Our last blog on contact centers focused on how next generation technology can drive new sources of savings in contact center operations. Now let’s turn our attention to how cloud-based contact centers create the opportunity to fundamentally rethink the traditional staffing model.
Hosting a contact center in the cloud removes certain technical limitations that dictate the location of your workforce, in particular the need for a centralized working site for employees and equipment. The consequence of this new freedom is the ability to decentralize your workforce, replacing traditional call center employees with work-at-home (WAH) agents. Among contact center services providers, such as Alpine Access, Transcom, and Xerox, we already see WAH agents as part of the delivery model. While a WAH model can significantly reduce the capital costs associated with renting and maintaining a facility and IT equipment, the more interesting – and to some organizations, highly enticing – implications are in its inherent flexibility.
Cloud-based contact centers eliminate the geographically imposed restrictions of physical call centers, allowing employees to simply login from wherever they may be. Thus, in a WAH staffing model, the pool of potential workers is limited only by the availability of skill sets. In fact, the pool for specialized skills becomes larger as workers with unique skills located out of the reach of centralized call centers can now integrate into virtual contact centers through the WAH model. Removing the geographical limitations of call centers also presents opportunities for workers who may have had challenges joining or remaining in the workforce due to age, physical disability, or the need to stay close to home. Due to both of these phenomena, the WAH model reintroduces domestic sourcing as a viable option.
Cloud-based contact centers also allow businesses greater staffing flexibility, as full time employees (FTEs) can be augmented with contract or temporary labor to meet fluctuating capacity requirements on a daily or seasonal basis. This approach also reduces cost obligations such as healthcare, retirement, and other benefits required by FTEs. While organizations may choose to use a high ratio of contractors or temps, Everest Group recommends they retain a minimum level of FTEs, WAH or otherwise, to ensure their ability to provide a base of capacity.

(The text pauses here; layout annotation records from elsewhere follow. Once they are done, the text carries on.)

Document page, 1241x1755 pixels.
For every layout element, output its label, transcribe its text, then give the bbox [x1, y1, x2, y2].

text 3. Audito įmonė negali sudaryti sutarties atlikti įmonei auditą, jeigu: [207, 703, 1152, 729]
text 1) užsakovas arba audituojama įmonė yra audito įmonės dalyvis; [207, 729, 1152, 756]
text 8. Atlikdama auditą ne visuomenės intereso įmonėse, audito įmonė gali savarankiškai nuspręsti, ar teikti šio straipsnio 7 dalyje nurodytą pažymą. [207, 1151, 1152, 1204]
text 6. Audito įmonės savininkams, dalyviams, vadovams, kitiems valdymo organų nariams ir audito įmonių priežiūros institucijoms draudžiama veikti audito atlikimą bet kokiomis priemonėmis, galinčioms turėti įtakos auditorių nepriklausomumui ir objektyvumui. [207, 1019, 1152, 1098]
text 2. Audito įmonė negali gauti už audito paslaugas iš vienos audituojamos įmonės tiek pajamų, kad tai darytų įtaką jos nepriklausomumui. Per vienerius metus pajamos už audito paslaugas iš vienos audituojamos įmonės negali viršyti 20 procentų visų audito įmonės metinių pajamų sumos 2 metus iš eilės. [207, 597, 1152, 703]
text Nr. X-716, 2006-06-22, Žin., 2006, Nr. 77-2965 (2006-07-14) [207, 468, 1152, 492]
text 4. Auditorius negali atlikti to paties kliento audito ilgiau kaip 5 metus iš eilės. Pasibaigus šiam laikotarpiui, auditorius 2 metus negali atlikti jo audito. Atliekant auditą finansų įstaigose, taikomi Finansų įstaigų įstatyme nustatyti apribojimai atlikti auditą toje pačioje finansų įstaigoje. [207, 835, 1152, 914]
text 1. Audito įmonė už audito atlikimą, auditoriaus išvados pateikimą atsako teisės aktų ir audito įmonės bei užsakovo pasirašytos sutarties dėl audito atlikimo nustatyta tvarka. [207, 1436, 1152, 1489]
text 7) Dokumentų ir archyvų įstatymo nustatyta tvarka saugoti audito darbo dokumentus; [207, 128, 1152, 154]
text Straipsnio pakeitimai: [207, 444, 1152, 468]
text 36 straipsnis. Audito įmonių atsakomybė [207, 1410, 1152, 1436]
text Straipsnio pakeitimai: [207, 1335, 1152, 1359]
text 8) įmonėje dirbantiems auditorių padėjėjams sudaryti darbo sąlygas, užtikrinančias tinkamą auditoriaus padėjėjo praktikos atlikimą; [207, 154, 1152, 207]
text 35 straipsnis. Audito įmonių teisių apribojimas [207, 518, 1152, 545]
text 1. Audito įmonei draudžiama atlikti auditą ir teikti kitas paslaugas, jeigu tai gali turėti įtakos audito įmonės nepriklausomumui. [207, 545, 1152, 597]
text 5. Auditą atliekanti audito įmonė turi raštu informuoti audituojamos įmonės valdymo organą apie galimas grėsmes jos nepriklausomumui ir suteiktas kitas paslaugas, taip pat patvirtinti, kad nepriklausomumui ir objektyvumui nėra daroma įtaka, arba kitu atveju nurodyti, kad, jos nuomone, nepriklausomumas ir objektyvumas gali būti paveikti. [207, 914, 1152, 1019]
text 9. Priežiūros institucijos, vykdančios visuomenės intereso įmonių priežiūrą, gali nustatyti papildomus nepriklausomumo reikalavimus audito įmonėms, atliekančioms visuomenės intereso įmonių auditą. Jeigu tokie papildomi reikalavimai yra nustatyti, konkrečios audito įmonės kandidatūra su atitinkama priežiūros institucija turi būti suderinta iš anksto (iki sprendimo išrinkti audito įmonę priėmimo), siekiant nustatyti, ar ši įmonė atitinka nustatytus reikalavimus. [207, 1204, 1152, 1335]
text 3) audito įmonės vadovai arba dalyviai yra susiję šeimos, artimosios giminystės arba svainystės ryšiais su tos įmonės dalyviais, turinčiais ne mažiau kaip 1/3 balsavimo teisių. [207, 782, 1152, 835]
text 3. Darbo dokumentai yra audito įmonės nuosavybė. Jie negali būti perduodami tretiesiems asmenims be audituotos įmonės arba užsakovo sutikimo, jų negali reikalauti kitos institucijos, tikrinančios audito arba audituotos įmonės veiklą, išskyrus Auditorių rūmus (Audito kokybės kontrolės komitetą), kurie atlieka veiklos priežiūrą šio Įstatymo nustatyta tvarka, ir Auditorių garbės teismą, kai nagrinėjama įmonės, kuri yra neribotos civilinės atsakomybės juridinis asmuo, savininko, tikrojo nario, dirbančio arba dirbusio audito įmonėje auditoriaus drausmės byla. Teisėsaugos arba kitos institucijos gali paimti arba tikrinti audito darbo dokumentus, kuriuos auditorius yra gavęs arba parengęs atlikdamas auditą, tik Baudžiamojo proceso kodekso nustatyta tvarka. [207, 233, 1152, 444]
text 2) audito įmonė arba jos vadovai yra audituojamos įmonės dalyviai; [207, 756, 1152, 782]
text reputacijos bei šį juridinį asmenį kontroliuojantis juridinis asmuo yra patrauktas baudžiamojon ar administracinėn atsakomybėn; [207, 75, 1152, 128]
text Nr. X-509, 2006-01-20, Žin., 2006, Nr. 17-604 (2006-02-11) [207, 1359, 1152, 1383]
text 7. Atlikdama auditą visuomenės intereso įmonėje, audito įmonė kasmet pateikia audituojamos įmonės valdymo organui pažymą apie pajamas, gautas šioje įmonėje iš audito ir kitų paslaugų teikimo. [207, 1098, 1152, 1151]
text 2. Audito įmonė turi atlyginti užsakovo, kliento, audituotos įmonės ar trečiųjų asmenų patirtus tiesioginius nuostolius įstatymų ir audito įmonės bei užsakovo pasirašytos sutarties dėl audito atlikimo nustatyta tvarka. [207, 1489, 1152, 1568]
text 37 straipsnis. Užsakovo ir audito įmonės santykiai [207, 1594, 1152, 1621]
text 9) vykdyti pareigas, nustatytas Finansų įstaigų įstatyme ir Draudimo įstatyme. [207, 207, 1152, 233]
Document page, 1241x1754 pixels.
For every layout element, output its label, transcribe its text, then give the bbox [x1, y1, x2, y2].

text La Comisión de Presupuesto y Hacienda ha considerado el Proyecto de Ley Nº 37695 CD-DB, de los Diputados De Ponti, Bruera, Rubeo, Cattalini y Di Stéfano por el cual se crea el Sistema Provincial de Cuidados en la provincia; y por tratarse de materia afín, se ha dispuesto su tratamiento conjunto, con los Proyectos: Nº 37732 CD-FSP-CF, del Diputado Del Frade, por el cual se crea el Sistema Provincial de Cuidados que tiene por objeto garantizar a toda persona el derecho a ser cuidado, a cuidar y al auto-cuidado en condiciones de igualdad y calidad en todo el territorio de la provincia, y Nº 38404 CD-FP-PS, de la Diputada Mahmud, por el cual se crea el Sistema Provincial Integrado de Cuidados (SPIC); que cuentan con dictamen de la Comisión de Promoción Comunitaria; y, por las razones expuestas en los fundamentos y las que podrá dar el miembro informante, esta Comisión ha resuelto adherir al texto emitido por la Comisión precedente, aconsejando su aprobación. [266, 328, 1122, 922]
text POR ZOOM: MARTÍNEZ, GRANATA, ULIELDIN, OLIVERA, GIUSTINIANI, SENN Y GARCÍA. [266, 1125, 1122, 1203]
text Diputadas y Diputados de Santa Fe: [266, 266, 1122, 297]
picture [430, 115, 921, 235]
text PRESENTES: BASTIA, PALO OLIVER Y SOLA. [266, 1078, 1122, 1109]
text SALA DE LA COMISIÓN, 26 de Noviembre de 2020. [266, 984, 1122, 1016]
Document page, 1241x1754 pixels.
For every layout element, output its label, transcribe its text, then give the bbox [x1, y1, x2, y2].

There is another more ambitious possibility for businesses willing to brave a next generation business model. A cloud contact center could be paired with a third-party staffing agency to provide the required number of agents on a daily, weekly, or monthly basis. These sorts of relationships are already forming in the marketplace. For example, staffing and talent firm Manpower Group has a specialized contact center recruitment practice. Using next-gen forecasting tools to anticipate demand and utilization, a company could embrace a total ”as-a-service” approach to its call center/s, wherein both IT capacity and the staffed call center agents are dynamically scaled against demand, people, and platform-as-a-service (PaaS.) Theoretically, this approach would attain the greatest possible efficiency, matching costs of call center agents and IT bandwidth to demand.
The WAH model has long been associated with additional benefits, such as lower attrition rates, access to specialized and hard-to-find skills, and the ability to offer 24/7 service at lower costs. However, until now, the technical challenges of managing a large number of WAH agents have limited the scope of adoption. We expect this to change, with more organizations using WAH agents in new ways, enabled by the ease and cost-effectiveness afforded by next generation contact center technologies.